Michael’s work has been focused on a range of environmental concerns in many areas of the United States.  He assisted EPA Enforcement staff to negotiate Supplemental Environmental Projects (SEPs) which direct money to communities to remedy past environmental ills.  He is also working with the people of Pueblo in the state of Colorado and the US Army to give the community a greater voice in the destruction of 780,000 rounds of chemical weapons.  He is also working with local partners to address environmental health issues in Salt Lake City to improve children’s health.  He also is working with community members in assessing risks from industrial facilities located near residential areas.

Michael also piloted work in EJ communities to reduce the threat of radon and partnered with the State of Colorado to retrofit school buses in school districts serving low income communities.
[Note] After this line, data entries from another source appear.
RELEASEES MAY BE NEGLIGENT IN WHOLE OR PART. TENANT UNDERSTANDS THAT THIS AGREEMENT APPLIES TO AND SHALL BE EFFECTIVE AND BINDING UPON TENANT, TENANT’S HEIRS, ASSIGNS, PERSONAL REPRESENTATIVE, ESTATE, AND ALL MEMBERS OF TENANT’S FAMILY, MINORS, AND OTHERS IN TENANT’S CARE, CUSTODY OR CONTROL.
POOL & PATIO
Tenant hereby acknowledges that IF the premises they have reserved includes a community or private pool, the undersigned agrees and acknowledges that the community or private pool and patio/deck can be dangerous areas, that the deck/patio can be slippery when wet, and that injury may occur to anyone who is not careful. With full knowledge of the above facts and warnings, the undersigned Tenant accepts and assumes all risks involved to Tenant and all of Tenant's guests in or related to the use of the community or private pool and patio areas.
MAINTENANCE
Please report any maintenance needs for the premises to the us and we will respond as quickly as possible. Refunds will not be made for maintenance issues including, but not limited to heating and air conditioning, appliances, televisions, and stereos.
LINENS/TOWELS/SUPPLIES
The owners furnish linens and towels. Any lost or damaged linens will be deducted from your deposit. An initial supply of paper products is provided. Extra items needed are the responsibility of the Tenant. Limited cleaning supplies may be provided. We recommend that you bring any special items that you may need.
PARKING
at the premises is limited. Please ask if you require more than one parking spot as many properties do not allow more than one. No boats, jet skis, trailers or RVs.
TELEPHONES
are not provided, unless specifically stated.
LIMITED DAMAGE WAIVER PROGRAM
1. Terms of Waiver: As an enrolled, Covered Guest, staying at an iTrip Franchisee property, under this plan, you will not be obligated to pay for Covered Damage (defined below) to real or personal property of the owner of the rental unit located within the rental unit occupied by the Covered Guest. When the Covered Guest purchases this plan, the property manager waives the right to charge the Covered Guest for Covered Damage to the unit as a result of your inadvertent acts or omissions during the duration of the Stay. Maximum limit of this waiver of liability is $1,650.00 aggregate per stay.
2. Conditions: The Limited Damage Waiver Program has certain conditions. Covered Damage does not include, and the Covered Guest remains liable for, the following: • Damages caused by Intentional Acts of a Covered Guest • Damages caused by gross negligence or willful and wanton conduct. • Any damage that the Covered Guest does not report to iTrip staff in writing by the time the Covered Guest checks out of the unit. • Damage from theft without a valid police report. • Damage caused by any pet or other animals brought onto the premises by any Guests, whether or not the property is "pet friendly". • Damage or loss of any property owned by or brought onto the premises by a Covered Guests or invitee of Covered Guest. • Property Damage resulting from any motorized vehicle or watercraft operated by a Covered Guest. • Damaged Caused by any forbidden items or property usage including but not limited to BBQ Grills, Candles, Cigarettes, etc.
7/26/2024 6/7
Michael also assists the EPA Urban Waters Program in applying environmental justice principles in the remediation of America’s urban waterways.

Recently, Michael spent a year working with EPA Headquarters staff and the EPA Region 5 Environmental Justice program to develop strategies to more fully engage the residents of Flint, Michigan in coping with the city-wide water crisis.  Flint is considerable among the most egregious of environmental concerns with high concentrations of lead throughout the city’s water systems, resulting in many health concerns for community members.

Throughout his work and career, Michael’s dedication to pursuing environmental protections especially for vulnerable communities has helped to ensure environmental justice for all.